Applying Lean to Major Incident Management
Incident Management is arguably the most popular (or most adopted) ITIL process in IT organisations. Even if IT organisations have not adopted ITIL, they will have some form of incident management. Wikipedia states "The first goal of the incident management process is to restore a normal service operation as quickly as possible and to minimize the impact on business operations, thus ensuring that the best possible levels of service quality and availability are maintained" (1).
The most demanding incidents to resolve tend to be the incidents with the greatest impact and urgency. These incidents are often classed as major or critical incidents (or P1s, Severity 1s, etc). For these incidents, the service desk or the support groups may assign them to dedicated personnel (commonly called Incident Managers) to centrally manage the incident and communications.
It is not surprising that during such incidents, many stakeholders are in urgent need of communications and updates. In most cases, the key question being asked is "when will the service return to normal"? While a formal major incident management process may be established, including detailed procedures on managing communications, it would not be uncommon for senior IT management to eagerily seek additional information or updates outside the agreed process.
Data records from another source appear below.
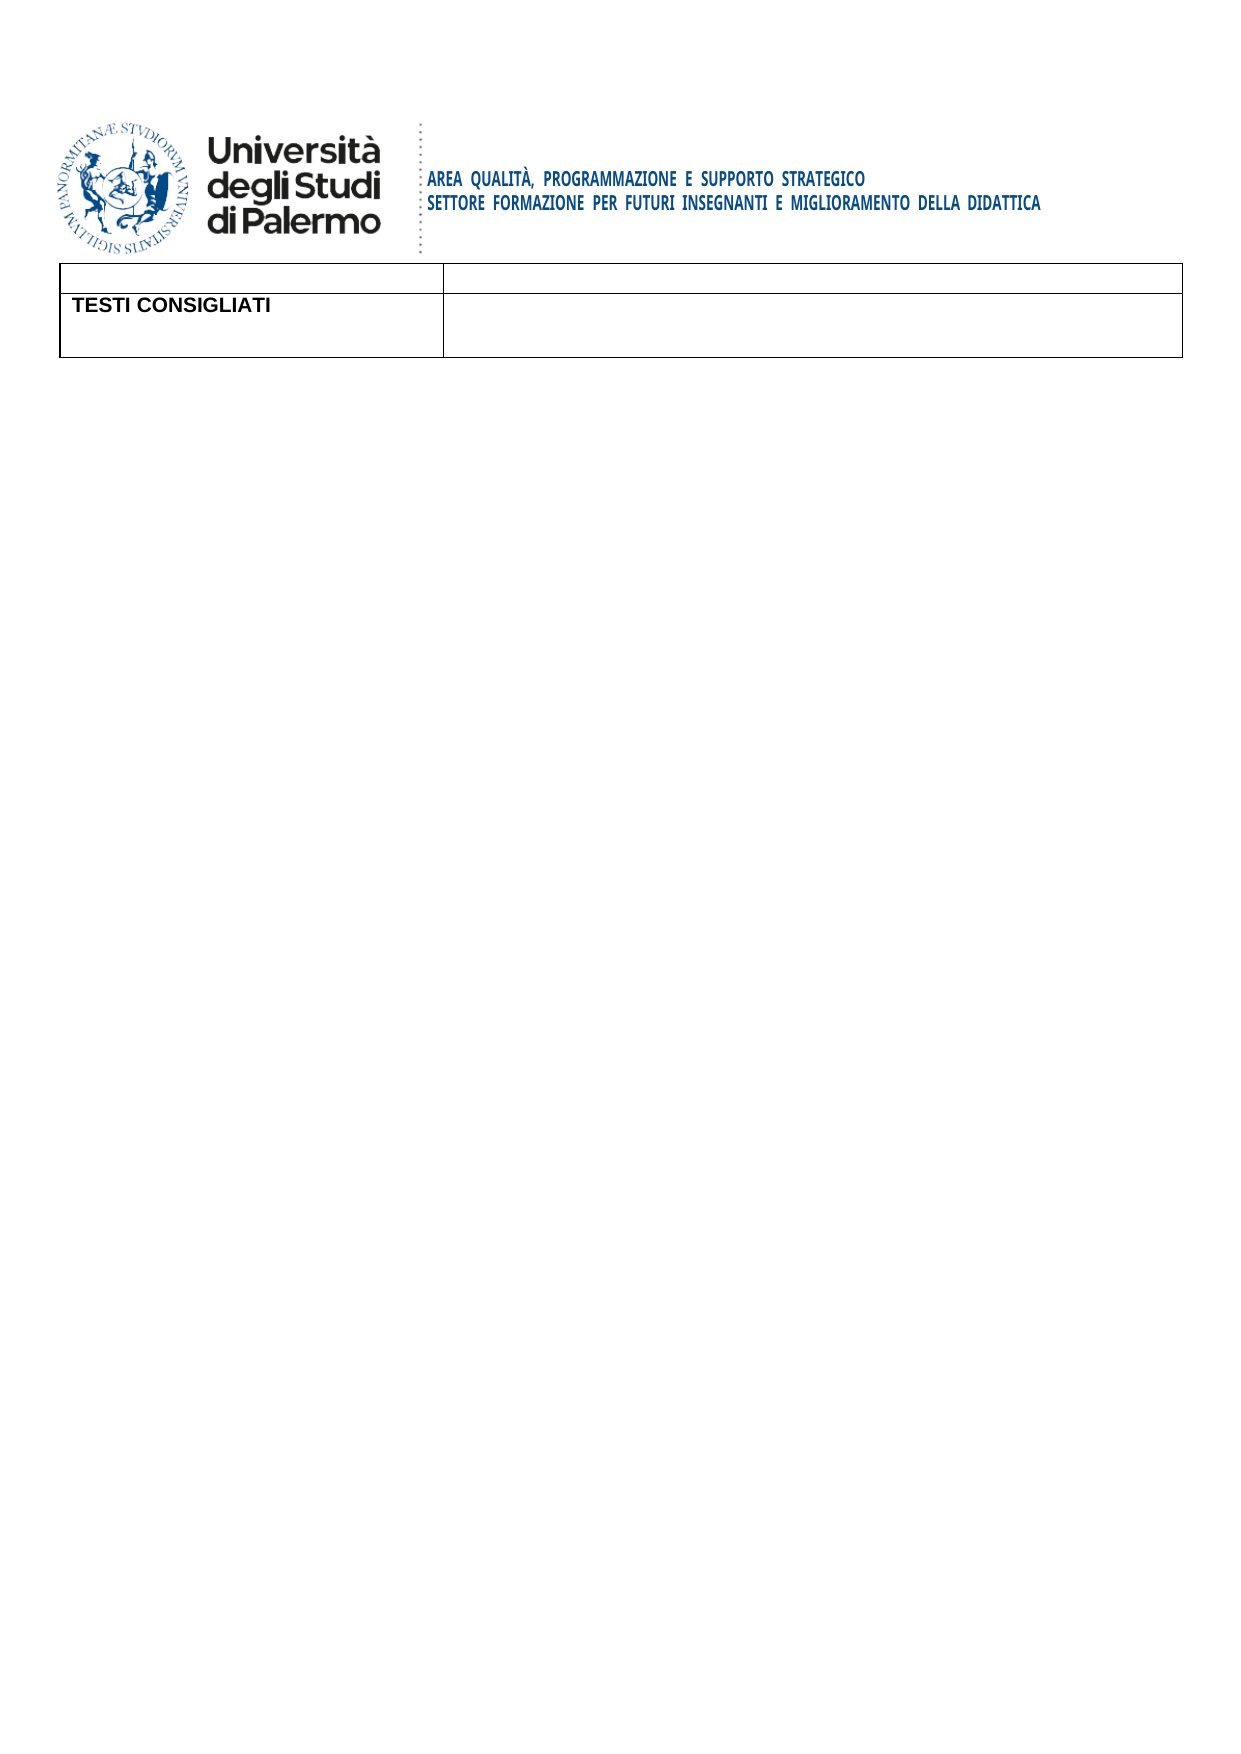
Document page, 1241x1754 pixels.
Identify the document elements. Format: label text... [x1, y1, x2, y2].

table_cell [444, 294, 1182, 357]
table_cell TESTI CONSIGLIATI [61, 294, 443, 357]
table_cell [444, 264, 1182, 293]
picture [47, 115, 437, 263]
table_cell [61, 264, 443, 293]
In part, this may be due to pressures from higher levels of management striving to show control in such chaotic circumstances.
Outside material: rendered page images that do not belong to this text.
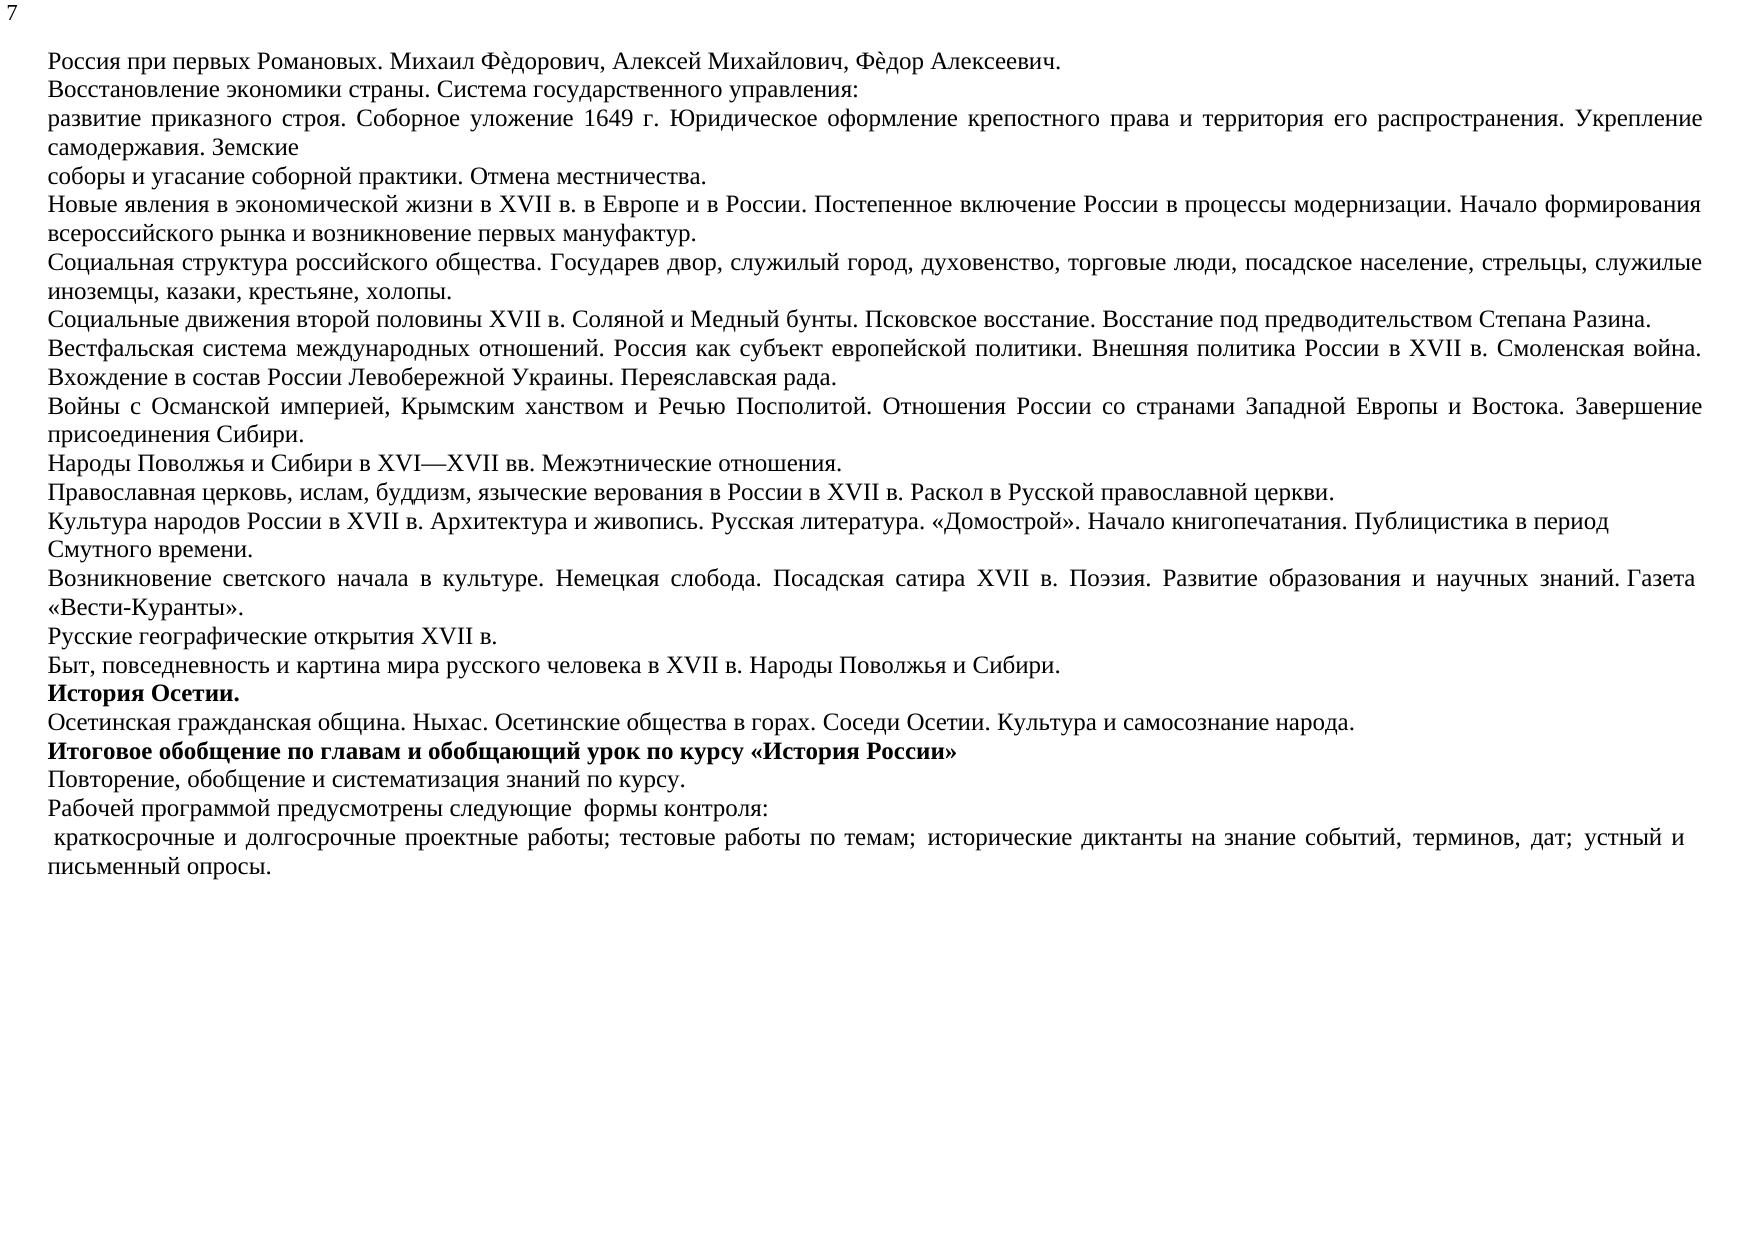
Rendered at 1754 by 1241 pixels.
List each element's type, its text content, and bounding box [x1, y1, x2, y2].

text Народы Поволжья и Сибири в XVI—XVII вв. Межэтнические отношения. [47, 448, 1718, 477]
text Социальная структура российского общества. Государев двор, служилый город, духовенство, торговые люди, посадское население, стрельцы, служилые иноземцы, казаки, крестьяне, холопы. [47, 247, 1718, 304]
text Войны с Османской империей, Крымским ханством и Речью Посполитой. Отношения России со странами Западной Европы и Востока. Завершение присоединения Сибири. [47, 391, 1718, 448]
text Новые явления в экономической жизни в XVII в. в Европе и в России. Постепенное включение России в процессы модернизации. Начало формирования всероссийского рынка и возникновение первых мануфактур. [47, 189, 1718, 247]
subtitle История Осетии. [47, 679, 1718, 707]
text Рабочей программой предусмотрены следующие формы контроля: [47, 793, 1718, 822]
text «Вести-Куранты». [47, 592, 1718, 621]
text развитие приказного строя. Соборное уложение 1649 г. Юридическое оформление крепостного права и территория его распространения. Укрепление самодержавия. Земские [47, 103, 1718, 161]
text Осетинская гражданская община. Ныхас. Осетинские общества в горах. Соседи Осетии. Культура и самосознание народа. [47, 707, 1718, 736]
text Русские географические открытия XVII в. [47, 621, 1718, 650]
text соборы и угасание соборной практики. Отмена местничества. [47, 161, 1718, 189]
subtitle Итоговое обобщение по главам и обобщающий урок по курсу «История России» [47, 736, 1718, 765]
text Культура народов России в XVII в. Архитектура и живопись. Русская литература. «Домострой». Начало книгопечатания. Публицистика в период Смутного времени. [47, 506, 1707, 563]
text краткосрочные и долгосрочные проектные работы; тестовые работы по темам; исторические диктанты на знание событий, терминов, дат; устный и письменный опросы. [47, 822, 1718, 880]
text Повторение, обобщение и систематизация знаний по курсу. [47, 765, 1718, 793]
text Социальные движения второй половины XVII в. Соляной и Медный бунты. Псковское восстание. Восстание под предводительством Степана Разина. Вестфальская система международных отношений. Россия как субъект европейской политики. Внешняя политика России в XVII в. Смоленская война. Вхождение в состав России Левобережной Украины. Переяславская рада. [47, 304, 1718, 391]
text Возникновение светского начала в культуре. Немецкая слобода. Посадская сатира XVII в. Поэзия. Развитие образования и научных знаний. Газета [47, 563, 1718, 592]
text Россия при первых Романовых. Михаил Фѐдорович, Алексей Михайлович, Фѐдор Алексеевич. Восстановление экономики страны. Система государственного управления: [47, 46, 1063, 103]
text Православная церковь, ислам, буддизм, языческие верования в России в XVII в. Раскол в Русской православной церкви. [47, 477, 1718, 506]
text Быт, повседневность и картина мира русского человека в XVII в. Народы Поволжья и Сибири. [47, 650, 1718, 678]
So let's picture such a scenerio. A support group calls Incident Management seeing a major service disruption has occurred. The incident manager opens a phone conference or desktop collaboration session (virtual meeting) or both with the support personnel who are already involved in the incident. The incident manager may need to call in other support teams to help initially establish the situation and impact. Once the incident is confirmed, initial communications are disseminated and incident investigation/resolution begins. The management of the incident takes a great deal of focus, intepreting the technical conversation, marshallling personnel, testing hypothesises, reassessing business impacts, recording key events & decisions and compiling carefully worded communications. Suddenly the incident manager gets a tap on the shoulder or phone calls start coming in from IT managers seeking progress updates.
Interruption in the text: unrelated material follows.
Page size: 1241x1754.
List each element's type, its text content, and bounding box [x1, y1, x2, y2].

Let's take a step back from this scenerio and cast a Lean lens on it. The ultimate goal of Lean "is to provide perfect value to the customer through a perfect value creation process that has zero waste" (3). Lean identifies 7 forms of waste which should be identified and eliminated and they are Transportation, Inventory, Motion, Waiting, Over-processing, Over-production & Defect. In the small example above I see two forms of waste (2):
a. Waiting. Whenever goods are not in transport or being processed, they are waiting. In this scenerio, the goods are service restoration which is waiting because the Incident Manager is distracted providing a duplicate progress update to the manager, and
b. Over-processing. Over-processing occurs any time more work is done on a piece than is required by the customer. In this case, more work is being generating by providing a duplicate progress update to the IT manager, as well as the stakeholders by the agreed channels.
Some simple solutons to this problem may include:
a. the IT managers join the conference call and hear progress first hand (and therefore not distract the engaged personnel) or
b. an additional person joins the conference and acts as the incident secretary to manage all communications for the incident manager.
I hope this provides some insight in how Lean could be used to identify and eliminate waste in critical services like major incident management. If you have similar ideas or thoughts, please do not hesitate to add a comment.